"""

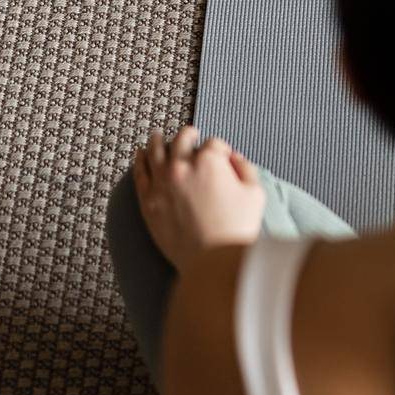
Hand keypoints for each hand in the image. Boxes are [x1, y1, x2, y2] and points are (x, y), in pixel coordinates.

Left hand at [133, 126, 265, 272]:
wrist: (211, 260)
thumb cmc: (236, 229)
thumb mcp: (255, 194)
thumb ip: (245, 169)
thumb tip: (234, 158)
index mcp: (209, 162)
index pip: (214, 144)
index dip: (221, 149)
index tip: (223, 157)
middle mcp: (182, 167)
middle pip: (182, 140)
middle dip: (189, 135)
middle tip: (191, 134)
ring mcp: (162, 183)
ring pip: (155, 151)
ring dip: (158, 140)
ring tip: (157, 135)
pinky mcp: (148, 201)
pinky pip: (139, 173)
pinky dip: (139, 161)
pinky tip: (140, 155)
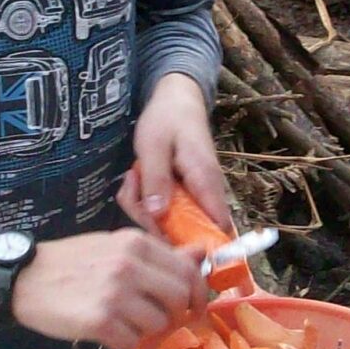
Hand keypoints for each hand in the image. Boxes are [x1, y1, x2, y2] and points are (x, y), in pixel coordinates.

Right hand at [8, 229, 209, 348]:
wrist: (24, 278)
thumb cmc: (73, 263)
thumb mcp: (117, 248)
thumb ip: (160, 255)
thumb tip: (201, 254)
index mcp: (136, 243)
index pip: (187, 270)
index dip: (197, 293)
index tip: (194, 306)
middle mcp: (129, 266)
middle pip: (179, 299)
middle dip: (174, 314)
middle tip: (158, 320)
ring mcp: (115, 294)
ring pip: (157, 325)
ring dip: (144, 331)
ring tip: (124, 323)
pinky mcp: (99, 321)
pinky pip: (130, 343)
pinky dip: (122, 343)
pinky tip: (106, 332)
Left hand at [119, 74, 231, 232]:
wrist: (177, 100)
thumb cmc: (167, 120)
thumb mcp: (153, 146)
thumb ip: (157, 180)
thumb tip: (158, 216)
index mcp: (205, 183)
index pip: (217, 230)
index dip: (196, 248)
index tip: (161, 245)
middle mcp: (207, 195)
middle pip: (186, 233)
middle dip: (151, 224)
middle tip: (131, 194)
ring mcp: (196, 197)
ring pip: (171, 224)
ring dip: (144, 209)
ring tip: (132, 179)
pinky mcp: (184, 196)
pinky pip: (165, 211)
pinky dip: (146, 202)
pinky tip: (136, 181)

"""
"""

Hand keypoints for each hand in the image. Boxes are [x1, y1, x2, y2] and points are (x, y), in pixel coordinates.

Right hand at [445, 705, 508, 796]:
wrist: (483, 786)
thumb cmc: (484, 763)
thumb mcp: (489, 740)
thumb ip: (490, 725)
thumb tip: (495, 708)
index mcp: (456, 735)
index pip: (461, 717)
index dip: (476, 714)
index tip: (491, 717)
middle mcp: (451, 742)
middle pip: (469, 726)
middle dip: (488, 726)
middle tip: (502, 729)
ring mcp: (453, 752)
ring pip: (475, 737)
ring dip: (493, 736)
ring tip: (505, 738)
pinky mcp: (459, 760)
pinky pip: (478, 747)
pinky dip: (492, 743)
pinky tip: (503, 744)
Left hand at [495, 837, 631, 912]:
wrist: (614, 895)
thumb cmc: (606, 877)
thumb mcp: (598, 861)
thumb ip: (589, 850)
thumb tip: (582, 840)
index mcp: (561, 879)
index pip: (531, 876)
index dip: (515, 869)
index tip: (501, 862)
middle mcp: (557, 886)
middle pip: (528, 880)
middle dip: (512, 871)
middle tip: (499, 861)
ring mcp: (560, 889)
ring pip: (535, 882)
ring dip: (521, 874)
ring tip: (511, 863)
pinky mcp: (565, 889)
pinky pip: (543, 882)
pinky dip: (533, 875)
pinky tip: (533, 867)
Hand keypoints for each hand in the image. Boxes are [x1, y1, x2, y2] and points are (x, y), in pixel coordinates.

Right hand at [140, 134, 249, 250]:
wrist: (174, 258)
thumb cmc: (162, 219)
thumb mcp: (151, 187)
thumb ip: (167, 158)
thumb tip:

"""

_Exercise instructions:_
Look above for the line containing "wrist: (614, 895)" and the line containing "ring pip: (535, 882)". Transcribe both, with the lines between them, exactly.

_Written answer:_
wrist: (614, 895)
thumb cmc: (606, 877)
thumb mcp: (598, 861)
thumb ip: (589, 850)
thumb tip: (582, 840)
index mcp: (561, 879)
index pip: (531, 876)
index dip: (515, 869)
index tip: (501, 862)
middle mcp: (557, 886)
middle pip: (528, 880)
middle dip: (512, 871)
middle tip: (499, 861)
ring mcp: (560, 889)
ring pip: (535, 882)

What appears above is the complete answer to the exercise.